[MATERIAL TO PROCESS — start]

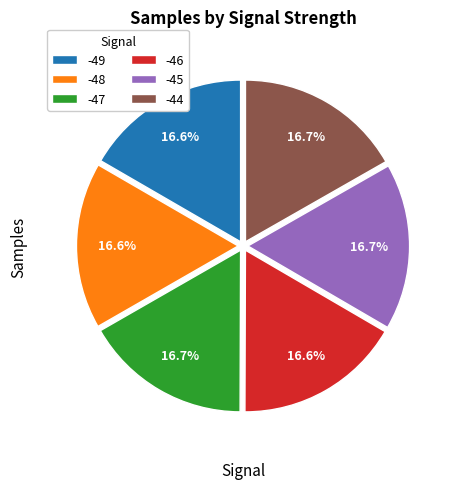

Approximately how many times larger is the value at -48 compared to -47?

1.0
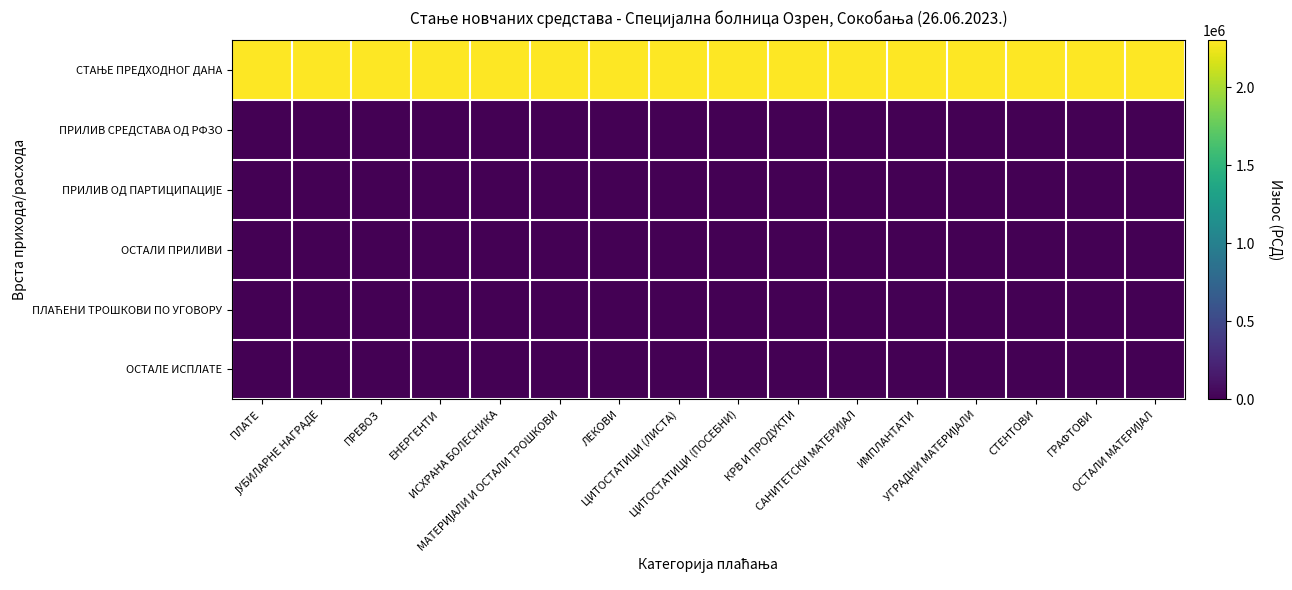

Which series has the widest spread of values?

СТАЊЕ ПРЕДХОДНОГ ДАНА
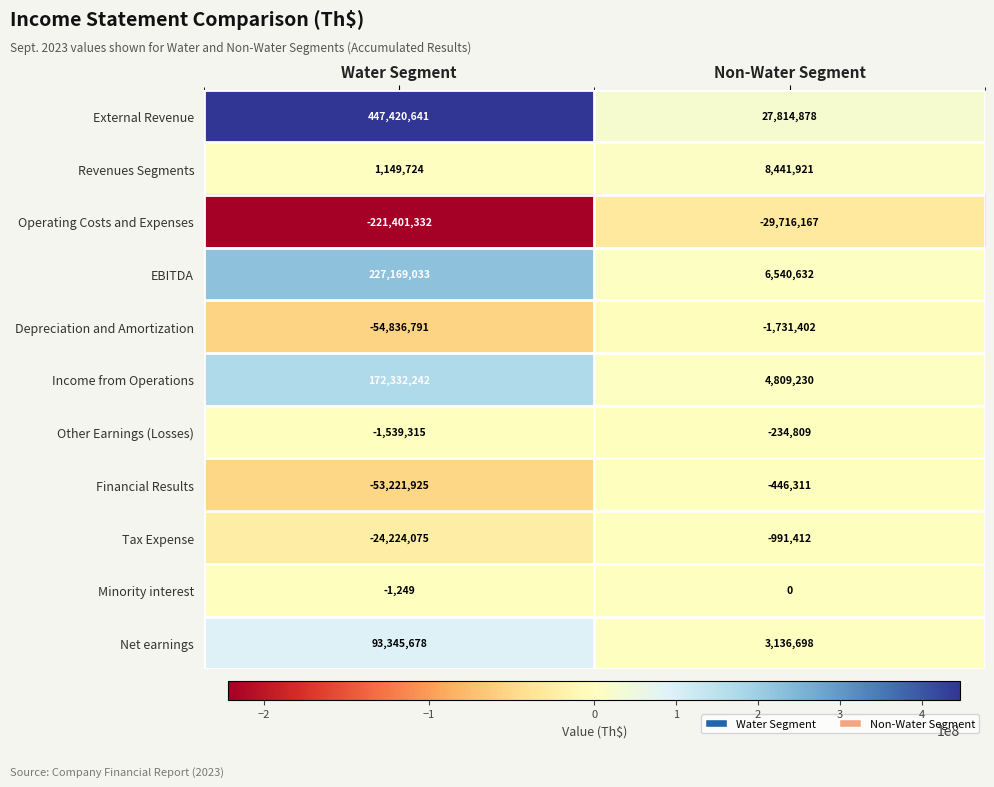

At which category is the sum across all series the highest?

Water Segment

[MATERIAL TO PROCESS — finish]

> [YOUR INSTRUCTIONS]: Put every non-blank line of the material above into a Markdown table with two columns, Entry and Content, numbering the rows in order. Leave the pictures out.

> [YOUR SOLUTION]:
| Entry | Content |
|---|---|
| 1 | Approximately how many times larger is the value at -48 compared to -47? |
| 2 | 1.0 |
| 3 | Which series has the widest spread of values? |
| 4 | СТАЊЕ ПРЕДХОДНОГ ДАНА |
| 5 | At which category is the sum across all series the highest? |
| 6 | Water Segment |